### Task to carry out
Write out every line of the data below without any changes, but leave out the pictures.

Entries from a dataset
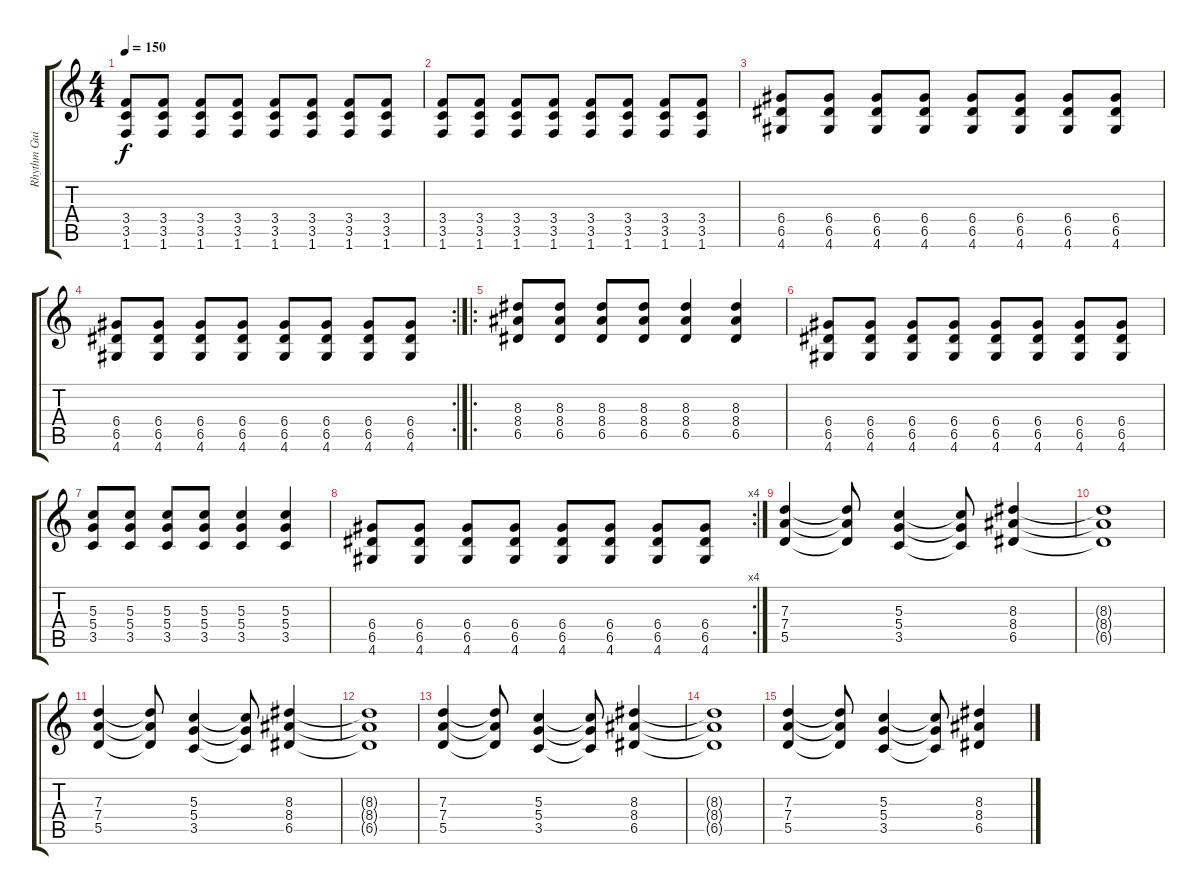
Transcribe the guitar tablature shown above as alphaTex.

\track ("Rhythm Guitar" "Rhythm Gui") {instrument overdrivenguitar}
\staff {score tabs}
\tuning (E4 B3 G3 D3 A2 E2) {hide}
\ts (4 4)
\tempo 150
\clef g2
\ks c
(3.4 3.5 1.6).8{dy f} (3.4 3.5 1.6).8 (3.4 3.5 1.6).8 (3.4 3.5 1.6).8 (3.4 3.5 1.6).8 (3.4 3.5 1.6).8 (3.4 3.5 1.6).8 (3.4 3.5 1.6).8 |
(3.4 3.5 1.6).8 (3.4 3.5 1.6).8 (3.4 3.5 1.6).8 (3.4 3.5 1.6).8 (3.4 3.5 1.6).8 (3.4 3.5 1.6).8 (3.4 3.5 1.6).8 (3.4 3.5 1.6).8 |
(6.4 6.5 4.6).8 (6.4 6.5 4.6).8 (6.4 6.5 4.6).8 (6.4 6.5 4.6).8 (6.4 6.5 4.6).8 (6.4 6.5 4.6).8 (6.4 6.5 4.6).8 (6.4 6.5 4.6).8 |
\rc 2
(6.4 6.5 4.6).8 (6.4 6.5 4.6).8 (6.4 6.5 4.6).8 (6.4 6.5 4.6).8 (6.4 6.5 4.6).8 (6.4 6.5 4.6).8 (6.4 6.5 4.6).8 (6.4 6.5 4.6).8 |
\ro
(8.3 8.4 6.5).8 (8.3 8.4 6.5).8 (8.3 8.4 6.5).8 (8.3 8.4 6.5).8 (8.3 8.4 6.5).4 (8.3 8.4 6.5).4 |
(6.4 6.5 4.6).8 (6.4 6.5 4.6).8 (6.4 6.5 4.6).8 (6.4 6.5 4.6).8 (6.4 6.5 4.6).8 (6.4 6.5 4.6).8 (6.4 6.5 4.6).8 (6.4 6.5 4.6).8 |
(5.3 5.4 3.5).8 (5.3 5.4 3.5).8 (5.3 5.4 3.5).8 (5.3 5.4 3.5).8 (5.3 5.4 3.5).4 (5.3 5.4 3.5).4 |
\rc 4
(6.4 6.5 4.6).8 (6.4 6.5 4.6).8 (6.4 6.5 4.6).8 (6.4 6.5 4.6).8 (6.4 6.5 4.6).8 (6.4 6.5 4.6).8 (6.4 6.5 4.6).8 (6.4 6.5 4.6).8 |
(7.3 7.4 5.5).4 (7.3{t} 7.4{t} 5.5{t}).8 (5.3 5.4 3.5).4 (5.3{t} 5.4{t} 3.5{t}).8 (8.3 8.4 6.5).4 |
(8.3{t} 8.4{t} 6.5{t}).1 |
(7.3 7.4 5.5).4 (7.3{t} 7.4{t} 5.5{t}).8 (5.3 5.4 3.5).4 (5.3{t} 5.4{t} 3.5{t}).8 (8.3 8.4 6.5).4 |
(8.3{t} 8.4{t} 6.5{t}).1 |
(7.3 7.4 5.5).4 (7.3{t} 7.4{t} 5.5{t}).8 (5.3 5.4 3.5).4 (5.3{t} 5.4{t} 3.5{t}).8 (8.3 8.4 6.5).4 |
(8.3{t} 8.4{t} 6.5{t}).1 |
(7.3 7.4 5.5).4 (7.3{t} 7.4{t} 5.5{t}).8 (5.3 5.4 3.5).4 (5.3{t} 5.4{t} 3.5{t}).8 (8.3 8.4 6.5).4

### Answer to this exercise
Transcribe the guitar tablature shown above as alphaTex.

\track ("Rhythm Guitar" "Rhythm Gui") {instrument overdrivenguitar}
\staff {score tabs}
\tuning (E4 B3 G3 D3 A2 E2) {hide}
\ts (4 4)
\tempo 150
\clef g2
\ks c
(3.4 3.5 1.6).8{dy f} (3.4 3.5 1.6).8 (3.4 3.5 1.6).8 (3.4 3.5 1.6).8 (3.4 3.5 1.6).8 (3.4 3.5 1.6).8 (3.4 3.5 1.6).8 (3.4 3.5 1.6).8 |
(3.4 3.5 1.6).8 (3.4 3.5 1.6).8 (3.4 3.5 1.6).8 (3.4 3.5 1.6).8 (3.4 3.5 1.6).8 (3.4 3.5 1.6).8 (3.4 3.5 1.6).8 (3.4 3.5 1.6).8 |
(6.4 6.5 4.6).8 (6.4 6.5 4.6).8 (6.4 6.5 4.6).8 (6.4 6.5 4.6).8 (6.4 6.5 4.6).8 (6.4 6.5 4.6).8 (6.4 6.5 4.6).8 (6.4 6.5 4.6).8 |
\rc 2
(6.4 6.5 4.6).8 (6.4 6.5 4.6).8 (6.4 6.5 4.6).8 (6.4 6.5 4.6).8 (6.4 6.5 4.6).8 (6.4 6.5 4.6).8 (6.4 6.5 4.6).8 (6.4 6.5 4.6).8 |
\ro
(8.3 8.4 6.5).8 (8.3 8.4 6.5).8 (8.3 8.4 6.5).8 (8.3 8.4 6.5).8 (8.3 8.4 6.5).4 (8.3 8.4 6.5).4 |
(6.4 6.5 4.6).8 (6.4 6.5 4.6).8 (6.4 6.5 4.6).8 (6.4 6.5 4.6).8 (6.4 6.5 4.6).8 (6.4 6.5 4.6).8 (6.4 6.5 4.6).8 (6.4 6.5 4.6).8 |
(5.3 5.4 3.5).8 (5.3 5.4 3.5).8 (5.3 5.4 3.5).8 (5.3 5.4 3.5).8 (5.3 5.4 3.5).4 (5.3 5.4 3.5).4 |
\rc 4
(6.4 6.5 4.6).8 (6.4 6.5 4.6).8 (6.4 6.5 4.6).8 (6.4 6.5 4.6).8 (6.4 6.5 4.6).8 (6.4 6.5 4.6).8 (6.4 6.5 4.6).8 (6.4 6.5 4.6).8 |
(7.3 7.4 5.5).4 (7.3{t} 7.4{t} 5.5{t}).8 (5.3 5.4 3.5).4 (5.3{t} 5.4{t} 3.5{t}).8 (8.3 8.4 6.5).4 |
(8.3{t} 8.4{t} 6.5{t}).1 |
(7.3 7.4 5.5).4 (7.3{t} 7.4{t} 5.5{t}).8 (5.3 5.4 3.5).4 (5.3{t} 5.4{t} 3.5{t}).8 (8.3 8.4 6.5).4 |
(8.3{t} 8.4{t} 6.5{t}).1 |
(7.3 7.4 5.5).4 (7.3{t} 7.4{t} 5.5{t}).8 (5.3 5.4 3.5).4 (5.3{t} 5.4{t} 3.5{t}).8 (8.3 8.4 6.5).4 |
(8.3{t} 8.4{t} 6.5{t}).1 |
(7.3 7.4 5.5).4 (7.3{t} 7.4{t} 5.5{t}).8 (5.3 5.4 3.5).4 (5.3{t} 5.4{t} 3.5{t}).8 (8.3 8.4 6.5).4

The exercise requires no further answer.